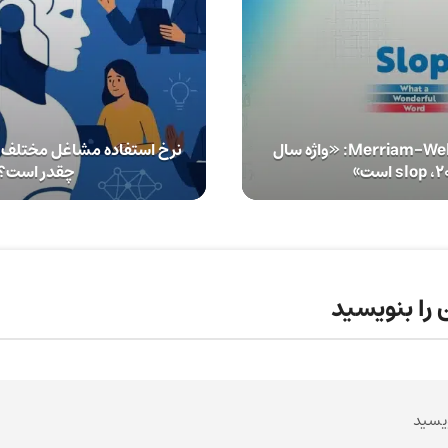
دیکشنری Merriam-Webster: «واژه سال
نرخ استفاده مشاغل مختلف 
 است»
چقدر است؟
 را بنویسید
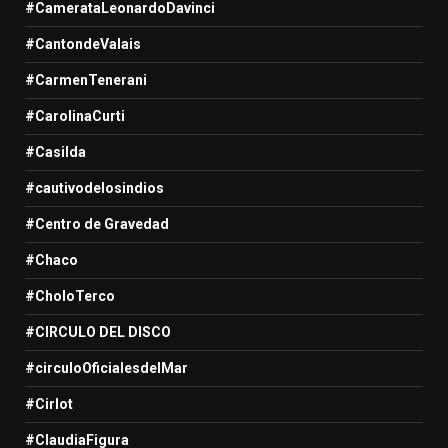
#CamerataLeonardoDavinci
#CantondeValais
#CarmenTenerani
#CarolinaCurti
#Casilda
#cautivodelosindios
#Centro de Gravedad
#Chaco
#CholoTerco
#CIRCULO DEL DISCO
#circuloOficialesdelMar
#Cirlot
#ClaudiaFigura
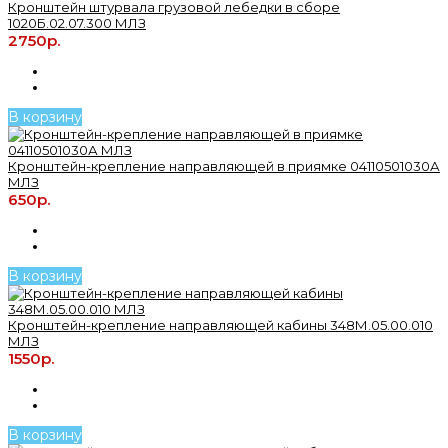
Кронштейн штурвала грузовой лебедки в сборе
1020Б.02.07.300 МЛЗ
2750р.
В корзину
Кронштейн-крепление направляющей в приямке 04110501030А
МЛЗ
650р.
В корзину
Кронштейн-крепление направляющей кабины 348М.05.00.010
МЛЗ
1550р.
В корзину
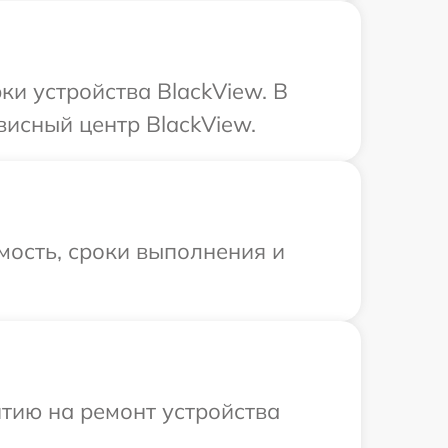
и устройства BlackView. В
висный центр BlackView.
мость, сроки выполнения и
тию на ремонт устройства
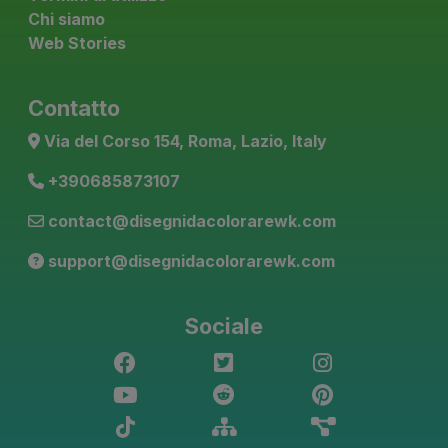
Chi siamo
Web Stories
Contatto
Via del Corso 154, Roma, Lazio, Italy
+390685873107
contact@disegnidacolorarewk.com
support@disegnidacolorarewk.com
Sociale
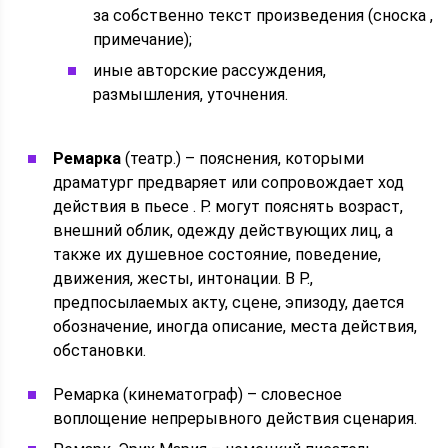
за собственно текст произведения (сноска ,
примечание);
иные авторские рассуждения,
размышления, уточнения.
Ремарка
(театр.) – пояснения, которыми
драматург предваряет или сопровождает ход
действия в пьесе . Р. могут пояснять возраст,
внешний облик, одежду действующих лиц, а
также их душевное состояние, поведение,
движения, жесты, интонации. В Р.,
предпосылаемых акту, сцене, эпизоду, дается
обозначение, иногда описание, места действия,
обстановки.
Ремарка (кинематограф) – словесное
воплощение непрерывного действия сценария.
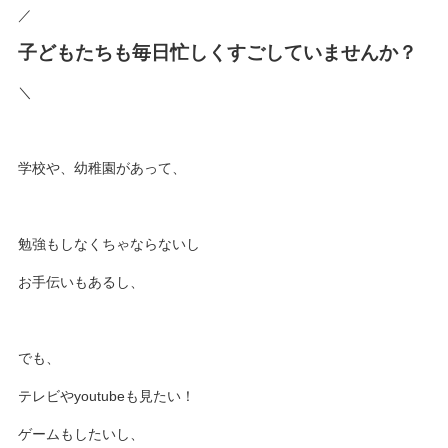
／
子どもたちも毎日忙しくすごしていませんか？
＼
学校や、幼稚園があって、
勉強もしなくちゃならないし
お手伝いもあるし、
でも、
テレビやyoutubeも見たい！
ゲームもしたいし、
□ □ □
- WRITTEN TASK:
Can you recast the text of all the records above as a JSON list of strings, one string per line? Leave out blank lines and the pictures.

- SOLUTION FOR THIS EXERCISE:
[
  "دیکشنری Merriam-Webster: «واژه سال",
  "نرخ استفاده مشاغل مختلف ",
  " است»",
  "چقدر است؟",
  " را بنویسید",
  "#CamerataLeonardoDavinci",
  "#CantondeValais",
  "#CarmenTenerani",
  "#CarolinaCurti",
  "#Casilda",
  "#cautivodelosindios",
  "#Centro de Gravedad",
  "#Chaco",
  "#CholoTerco",
  "#CIRCULO DEL DISCO",
  "#circuloOficialesdelMar",
  "#Cirlot",
  "#ClaudiaFigura",
  "Кронштейн штурвала грузовой лебедки в сборе",
  "1020Б.02.07.300 МЛЗ",
  "2750р.",
  "В корзину",
  "Кронштейн-крепление направляющей в приямке 04110501030А",
  "МЛЗ",
  "650р.",
  "В корзину",
  "Кронштейн-крепление направляющей кабины 348М.05.00.010",
  "МЛЗ",
  "1550р.",
  "В корзину",
  "и устройства BlackView. В",
  "висный центр BlackView.",
  "мость, сроки выполнения и",
  "тию на ремонт устройства",
  "Chi siamo",
  "Web Stories",
  "Contatto",
  "Via del Corso 154, Roma, Lazio, Italy",
  "+390685873107",
  "contact@disegnidacolorarewk.com",
  "support@disegnidacolorarewk.com",
  "Sociale",
  "за собственно текст произведения (сноска ,",
  "примечание);",
  "иные авторские рассуждения,",
  "размышления, уточнения.",
  "Ремарка",
  "(театр.) – пояснения, которыми",
  "драматург предваряет или сопровождает ход",
  "действия в пьесе . Р. могут пояснять возраст,",
  "внешний облик, одежду действующих лиц, а",
  "также их душевное состояние, поведение,",
  "движения, жесты, интонации. В Р.,",
  "предпосылаемых акту, сцене, эпизоду, дается",
  "обозначение, иногда описание, места действия,",
  "обстановки.",
  "Ремарка (кинематограф) – словесное",
  "воплощение непрерывного действия сценария.",
  "／",
  "子どもたちも毎日忙しくすごしていませんか？",
  "＼",
  "学校や、幼稚園があって、",
  "勉強もしなくちゃならないし",
  "お手伝いもあるし、",
  "でも、",
  "テレビやyoutubeも見たい！",
  "ゲームもしたいし、"
]